• **Текст для чтения**
════════════════

И мы с читателем в тупике: ведь верно?..
Не тут-то было, сейчас он нас ослепит: да производительным осмысленным
трудом с высокой целью! -- вот чем будет переделано всякое враждебное или
неустойчивое сознание. А для этого, оказывается, нужна: "концентрация работ
на гигантских объектах, поражающих воображение своей грандиозностью"! (Ах,
вот оно, вот оно зачем Беломор-то, а мы лопухи, ничего не поняли!..) Этим
достигается "наглядность, эффективность и пафос строительства". Причем
обязательно "работа от ноля до завершения" и "каждый лагерник" (еще сегодня
не умерший) "чувствует политический резонанс своего личного труда,
зинтересованность всей страны в его работе".
А вы замечаете, как шуруп уже плавно пошел? Может и косовато, но мы
теряем способность ему сопротивляться? Отец по карте трубочкой провел, а об
оправдании его ли забота? Всегда найдется Авербах: "Андрей Януарьевич, у
меня вот такая мысль, как вы думаете, я в книге проведу?"
Но это -- только цветочки. Надо, чтобы заключённый, еще не выйдя из
лагеря, уже "воспитался к высшим социалистическим формам труда".
А что нужно для этого?.. Застопорился шуруп.
Ах, бестолочь! Да соревнование и ударничество!! Какое, милые, у нас
тысячелетье на дворе! "Не просто работа, а работа героическая!" (Приказ ОГПУ
No. 190).

════════════════

• **Задания**
1. Повторите слово в слово фрагмент отрывка о перевоспитании лагерным трудом, начиная с "Но это -- только" и до "этого?.. Застопорился шуруп." включительно.
2. Напишите, что могло бы идти дальше в отрывке о перевоспитании лагерным трудом, начав сразу после его последнего предложения.

• **Перечень**
════════════════

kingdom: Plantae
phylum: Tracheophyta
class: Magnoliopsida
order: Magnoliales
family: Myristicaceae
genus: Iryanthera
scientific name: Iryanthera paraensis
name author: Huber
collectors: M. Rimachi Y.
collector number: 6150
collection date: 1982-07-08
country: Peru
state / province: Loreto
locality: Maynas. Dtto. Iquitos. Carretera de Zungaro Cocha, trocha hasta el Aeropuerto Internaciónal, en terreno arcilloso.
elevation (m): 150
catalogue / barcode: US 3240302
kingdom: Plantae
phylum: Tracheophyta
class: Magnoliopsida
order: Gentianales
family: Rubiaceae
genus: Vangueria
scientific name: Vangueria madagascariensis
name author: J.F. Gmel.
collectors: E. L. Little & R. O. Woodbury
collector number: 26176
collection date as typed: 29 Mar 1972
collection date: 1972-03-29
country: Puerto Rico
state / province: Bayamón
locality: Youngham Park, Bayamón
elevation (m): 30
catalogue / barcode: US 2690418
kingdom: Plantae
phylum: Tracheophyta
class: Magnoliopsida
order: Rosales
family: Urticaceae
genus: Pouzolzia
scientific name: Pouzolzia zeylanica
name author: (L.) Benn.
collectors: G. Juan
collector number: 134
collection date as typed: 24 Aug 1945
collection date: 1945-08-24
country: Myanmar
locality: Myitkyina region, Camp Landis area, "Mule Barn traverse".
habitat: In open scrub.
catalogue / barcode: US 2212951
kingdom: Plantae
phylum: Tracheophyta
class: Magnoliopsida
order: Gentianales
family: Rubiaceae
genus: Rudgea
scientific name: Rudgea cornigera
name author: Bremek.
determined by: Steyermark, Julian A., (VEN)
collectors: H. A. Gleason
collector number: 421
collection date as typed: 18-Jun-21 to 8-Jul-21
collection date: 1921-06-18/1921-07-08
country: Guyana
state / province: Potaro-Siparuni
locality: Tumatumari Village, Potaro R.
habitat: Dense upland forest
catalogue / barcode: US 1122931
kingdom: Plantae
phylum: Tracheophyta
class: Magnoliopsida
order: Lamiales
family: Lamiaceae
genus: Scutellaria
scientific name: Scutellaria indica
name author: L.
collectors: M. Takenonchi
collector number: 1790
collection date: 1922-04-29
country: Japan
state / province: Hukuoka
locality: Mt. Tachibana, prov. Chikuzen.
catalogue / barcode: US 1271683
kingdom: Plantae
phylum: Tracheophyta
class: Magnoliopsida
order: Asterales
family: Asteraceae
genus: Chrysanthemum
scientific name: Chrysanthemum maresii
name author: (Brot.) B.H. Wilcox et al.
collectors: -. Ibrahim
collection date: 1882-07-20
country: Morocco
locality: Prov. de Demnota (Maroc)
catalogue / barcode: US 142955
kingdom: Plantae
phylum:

════════════════

• **Ответы к заданиям**
1.
Но это -- только цветочки. Надо, чтобы заключённый, еще не выйдя из
лагеря, уже "воспитался к высшим социалистическим формам труда".
А что нужно для этого?.. Застопорился шуруп.

2.
picture: Оркестр на канале
Соревнование за переходящее красное знамя центрального штаба! районного
штаба! отделенческого штаба! Соревнование между лагпунктами, сооружениями,
бригадами! "Вместе с переходящим красным знаменем присуждается и духовой
оркестр! -- он целыми днями играет победителям во время работы и во время
вкусной еды"! (Вкусной еды на снимке не видно, но вы видите также и
прожектор. Это -- для ночных работ, Волгоканал строится круглосуточно.)34 В
каждой бригаде заключённых -- тройка по соревнованию. Учет -- и резолюции!
Резолюции -- и учет! Итоги штурма перемычки за первую пятидневку! за вторую
пятидневку! Общелагерная газета "Перековка". Ее лозунг: "Потопим свое
прошлое на дне канала!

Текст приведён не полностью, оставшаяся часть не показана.